Prass und Schmid: Wie Österreichs Flexibilitäts-Assse die WM herausfordern
Sibilla HartungPrass und Schmid: Wie Österreichs Flexibilitäts-Assse die WM herausfordern
Zwei österreichische Nationalspieler – Alexander Prass und Romano Schmid – haben sich in Deutschland einen Namen mit ihrer positionellen Flexibilität gemacht. Beide Akteure glänzen auf Vereinsebene in verschiedenen Rollen, doch im Nationalteam werden sie oft auf festere Positionen festgelegt. Ihre Anpassungsfähigkeit ist vor dem WM-Auftakt Österreichs ein viel diskutiertes Thema.
Alexander Prass, aktuell bei Hoffenheim unter Vertrag, übernimmt dort eine offensivere Rolle als in der Nationalmannschaft. Er versteht seine Aufgabe darin, sich dort einzufügen, wo der Trainer ihn braucht, und ist stolz auf seine schnelle Anpassungsfähigkeit. In einer Phase, die er als die beste seiner Auslandskarriere bezeichnet, führt er seinen Entwicklungsfortschritt auf die Zusammenarbeit mit Ralf Rangnick zurück – jenem Coach, der in den vergangenen Jahren sowohl ihn als auch Schmid geprägt hat.

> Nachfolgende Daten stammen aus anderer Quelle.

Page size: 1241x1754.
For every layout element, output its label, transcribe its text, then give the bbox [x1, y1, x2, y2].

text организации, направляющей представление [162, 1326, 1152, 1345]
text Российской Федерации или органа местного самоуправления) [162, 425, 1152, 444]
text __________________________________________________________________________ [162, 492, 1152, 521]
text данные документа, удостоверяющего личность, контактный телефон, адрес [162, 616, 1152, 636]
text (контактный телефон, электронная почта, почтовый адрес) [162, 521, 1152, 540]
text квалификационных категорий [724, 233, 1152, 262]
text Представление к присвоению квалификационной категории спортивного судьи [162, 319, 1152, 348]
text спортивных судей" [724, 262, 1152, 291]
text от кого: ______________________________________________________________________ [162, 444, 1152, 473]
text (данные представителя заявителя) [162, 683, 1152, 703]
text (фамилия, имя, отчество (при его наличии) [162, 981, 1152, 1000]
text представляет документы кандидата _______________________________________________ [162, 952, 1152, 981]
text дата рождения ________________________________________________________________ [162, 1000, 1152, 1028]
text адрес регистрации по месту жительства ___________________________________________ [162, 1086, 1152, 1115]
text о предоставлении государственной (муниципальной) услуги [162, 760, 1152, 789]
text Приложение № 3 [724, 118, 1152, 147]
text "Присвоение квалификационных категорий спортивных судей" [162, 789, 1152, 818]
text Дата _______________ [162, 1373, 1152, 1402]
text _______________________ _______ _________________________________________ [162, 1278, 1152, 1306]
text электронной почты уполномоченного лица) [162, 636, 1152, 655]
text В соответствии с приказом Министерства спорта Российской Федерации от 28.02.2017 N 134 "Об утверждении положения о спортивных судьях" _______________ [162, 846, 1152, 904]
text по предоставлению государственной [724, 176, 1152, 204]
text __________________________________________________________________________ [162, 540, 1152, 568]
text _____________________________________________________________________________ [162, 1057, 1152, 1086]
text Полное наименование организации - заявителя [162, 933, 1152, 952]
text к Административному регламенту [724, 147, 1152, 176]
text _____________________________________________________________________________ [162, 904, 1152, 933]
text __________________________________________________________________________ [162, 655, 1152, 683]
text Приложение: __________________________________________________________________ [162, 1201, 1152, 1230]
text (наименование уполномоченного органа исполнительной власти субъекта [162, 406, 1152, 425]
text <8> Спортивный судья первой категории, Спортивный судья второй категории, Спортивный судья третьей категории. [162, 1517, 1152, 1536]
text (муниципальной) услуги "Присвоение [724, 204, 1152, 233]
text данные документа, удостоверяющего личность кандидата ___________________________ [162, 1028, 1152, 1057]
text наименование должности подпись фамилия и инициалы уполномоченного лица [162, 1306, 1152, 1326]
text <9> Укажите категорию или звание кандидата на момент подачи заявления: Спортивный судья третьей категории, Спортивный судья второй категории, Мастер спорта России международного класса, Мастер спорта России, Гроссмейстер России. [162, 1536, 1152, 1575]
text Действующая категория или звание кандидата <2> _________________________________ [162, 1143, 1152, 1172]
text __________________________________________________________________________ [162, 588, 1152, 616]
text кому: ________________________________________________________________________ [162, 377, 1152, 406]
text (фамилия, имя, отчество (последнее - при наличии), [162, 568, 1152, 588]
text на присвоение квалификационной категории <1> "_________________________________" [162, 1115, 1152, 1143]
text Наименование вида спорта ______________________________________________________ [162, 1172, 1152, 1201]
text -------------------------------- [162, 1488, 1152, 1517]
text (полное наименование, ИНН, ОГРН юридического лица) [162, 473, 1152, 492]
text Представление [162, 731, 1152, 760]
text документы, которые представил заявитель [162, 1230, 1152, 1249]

Romano Schmid, der für Werder Bremen aufläuft, agiert mal auf der rechten Außenbahn, mal als linker Flügelspieler oder sogar im Sturm. Obwohl er eine zentrale Offensiveposition bevorzugt, findet er sich im Nationalteam häufig auf der rechten Seite wieder. Der Wechsel zwischen den Positionen reizt ihn, und seine konsequent starken Leistungen über drei bis vier Jahre hinweg haben ihn zu einer verlässlichen Stütze gemacht.
In der deutschen Fußballszene wird positionelle Flexibilität oft am Beispiel von Joshua Kimmich diskutiert, der bei Bayern München vielseitig im Mittelfeld eingesetzt wird, in der DFB-Elf jedoch meist als fester Rechtsverteidiger spielt. Doch Prass und Schmid verkörpern besonders eindrucksvoll, wie sich vereinsinterne Vielseitigkeit mit oft starren Nationalteam-Rollen kontrastieren lässt.
Beide werden voraussichtlich im österreichischen WM-Kader stehen und ihre Anpassungsfähigkeit auf die internationale Bühne tragen. Ihr Vermögen, in verschiedenen Rollen zu überzeugen, hat ihre Vereinskarrieren in Deutschland geprägt. Nun wird sich zeigen, ob sich diese Flexibilität auch auf dem größten Fußballturnier der Welt in Erfolg ummünzen lässt. Die WM könnte zudem verdeutlichen, wie Nationalmannschaften individuelle Stärken mit taktischer Disziplin in Einklang bringen.